Foto: imago/PanoramiC
Mathias Germann

Die Tour de France ist das grösste Radrennen der Welt. Ein französisches Nationalheiligtum, ähnlich wie der Eiffelturm. Wer die Rundfahrt gewinnt, hat einen Platz in den Geschichtsbüchern auf sicher. Bei der Tour ist alles grösser, wichtiger, mächtiger als irgendwo sonst. Der Gigantismus macht den Wettkampf attraktiv.

Gleichzeitig ist er auch gefährlich: Der Rad-Zirkus lebt von der Tour, geschätzt 70 Prozent der Visibilität jedes World-Tour-Teams werden in den drei Frankreich-Wochen gemacht. Tendenz steigend.

Kein Wunder also, dass die Tour trotz steigenden Corona-Zahlen durchgeboxt wird, während reihenweise Events die Segel streichen. Kasse machen aber nicht nur die Teams, sondern vor allem Organisator ASO.

ASO steht für «Amaury Sport Organisation». An ihrer Spitze ist Marie-Odile Amaury, die das Familienunternehmen mit strenger Hand führt und Euro um Euro scheffelt. Der 80-Jährigen gehören gemeinsam mit ihren Kindern Aurore und Jean-Etienne 100 Prozent des Unternehmens. Die ASO hat nicht nur die Tour im Portfolio, sondern auch Paris–Roubaix und Lüttich–Basto­gne–Lüttich, zwei Rad-Monumente.

Tour-de-Suisse-Chef Senn kritisiert ihre Macht

Und seit kurzem ist auch die Vuelta bei der ASO – zwei der drei Grand Tours im Radsport laufen also über Amaurys Firma. Dazu kommen unter anderem der Dauphiné, die Deutschland-Tour, Rennen im Oman und in Saudi-Arabien. Die ASO stemmt auch andere Events, zum Beispiel im Motorsport («The Dakar») oder Golf («Ladies Open de France»).

Damit ist die ASO – so behaupten viele – mächtiger als der Radweltverband UCI. Krasser ausgedrückt: Die UCI frisst der ASO, und damit auch der hageren 80-jährigen Amaury, aus der Hand. Dass die ursprünglich in Aigle/Martigny geplante WM bereits am letzten Tour-Tag begonnen hätte (und damit ohne viele Stars) – sagt viel aus über die Machtverhältnisse. Das Motto: Zuerst kommt die Tour, dann die Tour und zuletzt die Tour. Olivier Senn, Direktor der Tour de Suisse, kritisiert: «Die ASO hat eine enorm starke Position und auch politischen Einfluss. Für den Sport ist das problematisch, eine konstruktive Diskussion unter Veranstaltern darum schwierig.»

Sie kassiert und schweigt

«Ich bewundere bei Sportlern diese geballte Leidenschaft, die über alle Normen hinausgeht und wo sich der einzelne bis zum Exzess engagiert», sagte Amaury einmal. Viel mehr erfahren aber auch die meisten Franzosen nicht von ihr – sie gibt kaum Interviews.

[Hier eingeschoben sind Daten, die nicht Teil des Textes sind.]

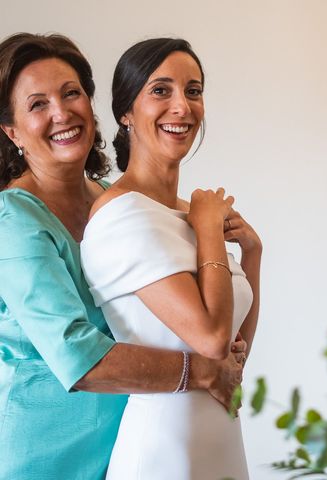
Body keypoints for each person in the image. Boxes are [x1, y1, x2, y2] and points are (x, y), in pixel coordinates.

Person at [0, 33, 246, 480]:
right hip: (49, 455)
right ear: (12, 131)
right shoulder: (13, 223)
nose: (61, 112)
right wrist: (205, 371)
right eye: (38, 104)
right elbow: (78, 355)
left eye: (71, 93)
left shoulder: (112, 202)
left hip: (130, 441)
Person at [80, 38, 262, 479]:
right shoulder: (121, 215)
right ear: (126, 111)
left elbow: (234, 357)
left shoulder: (190, 211)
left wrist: (254, 254)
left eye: (193, 91)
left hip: (219, 441)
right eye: (161, 90)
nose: (182, 106)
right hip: (163, 449)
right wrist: (206, 230)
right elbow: (212, 340)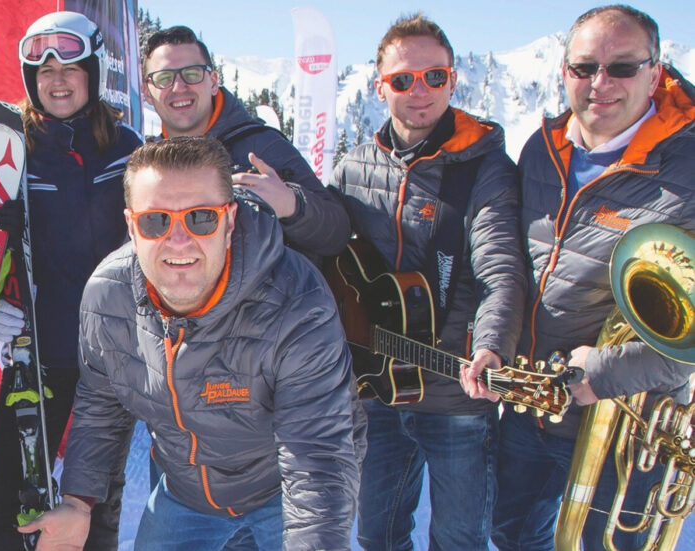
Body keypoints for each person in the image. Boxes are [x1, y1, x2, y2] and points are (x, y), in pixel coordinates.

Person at [18, 136, 365, 551]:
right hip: (186, 493)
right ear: (131, 225)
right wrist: (77, 501)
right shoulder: (108, 297)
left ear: (231, 219)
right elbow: (101, 403)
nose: (178, 240)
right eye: (155, 221)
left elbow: (317, 459)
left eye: (201, 218)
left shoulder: (296, 301)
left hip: (281, 491)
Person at [482, 5, 695, 550]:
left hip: (628, 419)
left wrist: (600, 373)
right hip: (534, 405)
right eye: (584, 68)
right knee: (512, 536)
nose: (600, 84)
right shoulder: (541, 149)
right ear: (564, 72)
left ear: (656, 71)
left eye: (622, 68)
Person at [323, 13, 526, 550]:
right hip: (376, 390)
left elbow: (500, 270)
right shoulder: (353, 167)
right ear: (380, 86)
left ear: (453, 80)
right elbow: (333, 262)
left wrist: (490, 348)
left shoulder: (483, 168)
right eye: (403, 79)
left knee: (459, 539)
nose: (420, 91)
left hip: (456, 394)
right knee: (377, 535)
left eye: (434, 76)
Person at [0, 11, 143, 551]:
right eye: (44, 71)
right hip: (39, 350)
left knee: (97, 493)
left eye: (71, 68)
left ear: (93, 73)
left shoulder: (126, 148)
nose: (57, 80)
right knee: (10, 491)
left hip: (111, 352)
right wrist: (0, 300)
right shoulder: (12, 151)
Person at [142, 25, 349, 259]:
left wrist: (292, 205)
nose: (179, 87)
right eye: (164, 78)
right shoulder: (145, 167)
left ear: (212, 81)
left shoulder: (262, 146)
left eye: (192, 74)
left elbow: (337, 233)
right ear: (147, 92)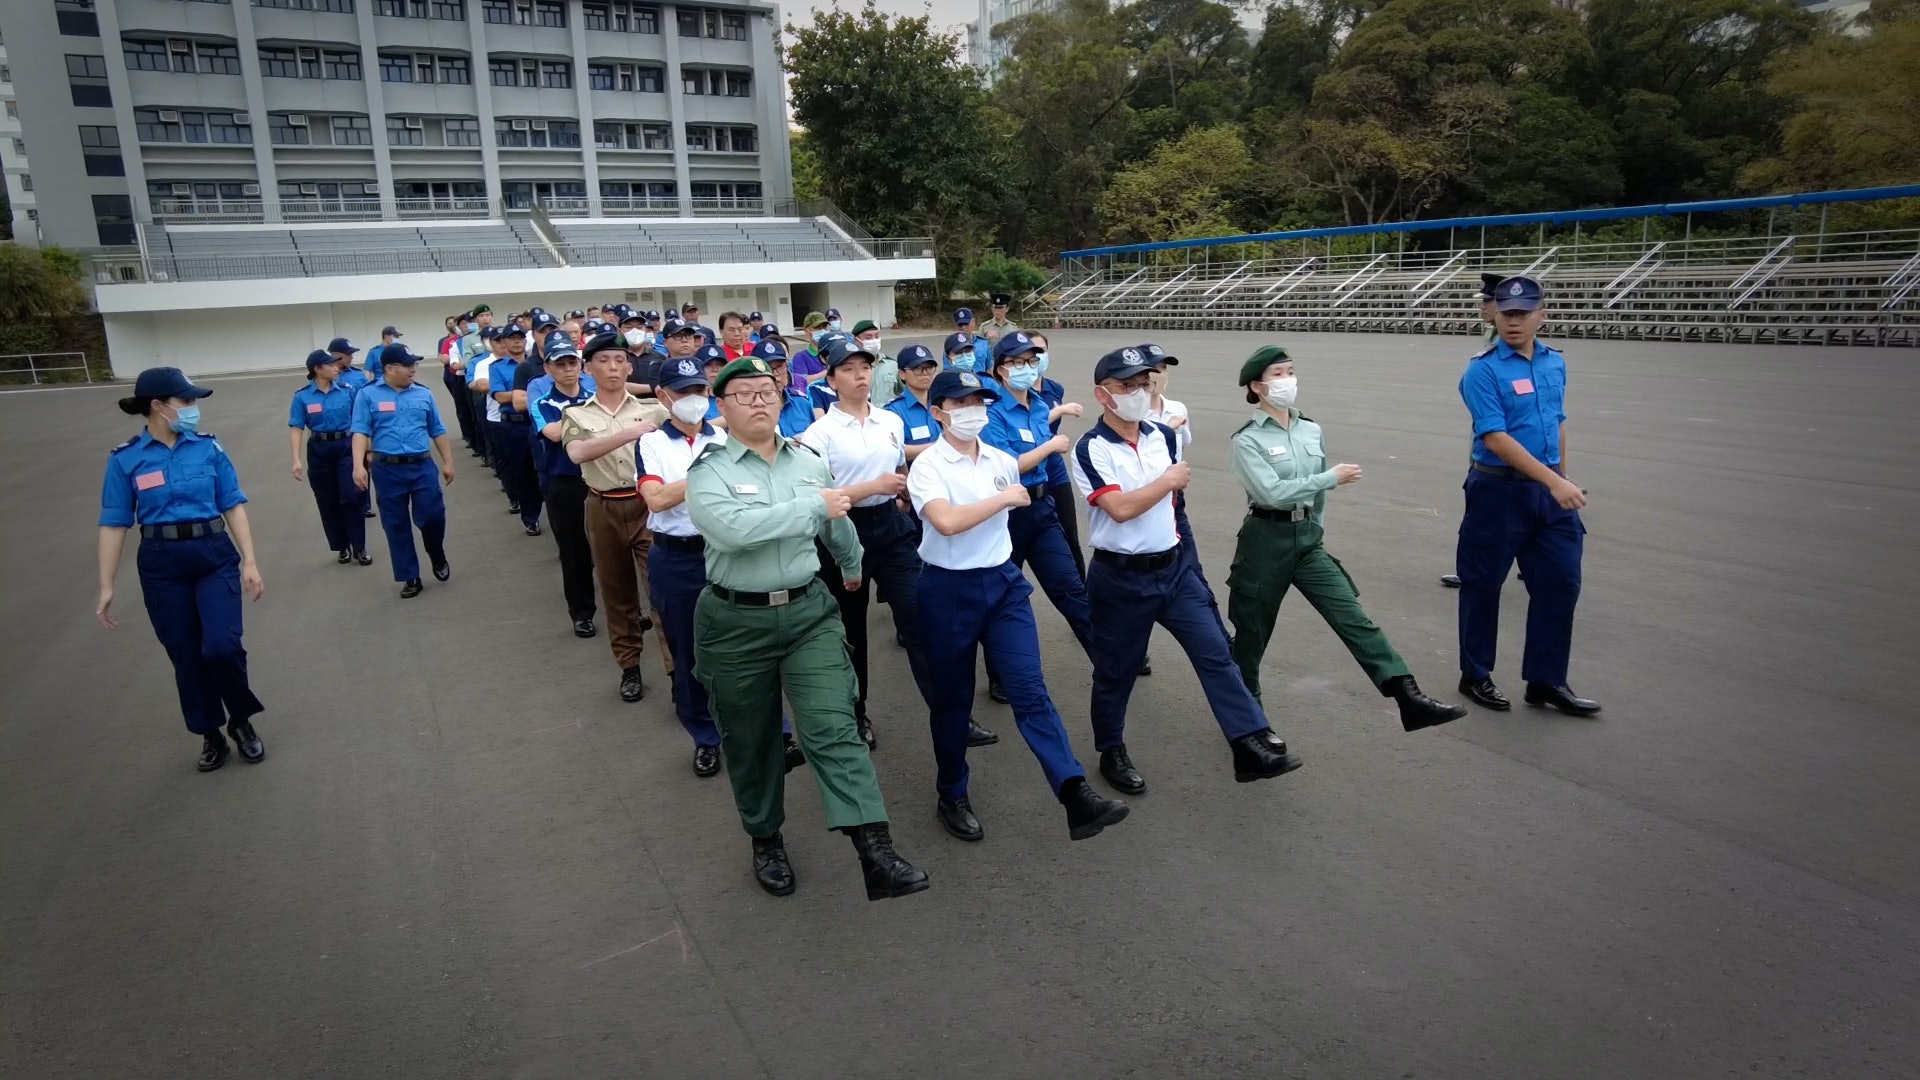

Überliefert ist, dass die Tour-­Patronin Heavy Metal mag, einen bescheidenen Peugeot 308 fährt und fast 300 Millionen Euro auf dem Bankkonto hat. An die Spitze des ASO-Konzerns gelangte Amaury 2006, kurz nachdem ihr Mann gestorben war. An der Tour scheffelt sie vor allem durch den Verkauf der TV-Rechte Geld – 70 Prozent des Umsatzes von geschätzt 400 Millionen Euro kommen so rein. Was Amaury zusätzlich freuen durfte: Bei der Tour 2020 bewegen sich die Einschaltquoten – wohl auch wegen der Corona-Pause – auf einem Rekordhoch. Aumaurys Macht ist aber noch weiter gefächert. Sie besitzt auch die renommierte Zeitung «L’Équipe», die in Frankreich als Sportbibel gilt. Damit kontrolliert sie weitgehend, wie über die Tour berichtet wird. Heisst: Negatives hat selten Platz – das gilt auch für Dopingverdächtigungen. «Über Doping muss berichtet werden, wenn es neue Affären gibt, aber nicht als Thema an sich», findet Amaury.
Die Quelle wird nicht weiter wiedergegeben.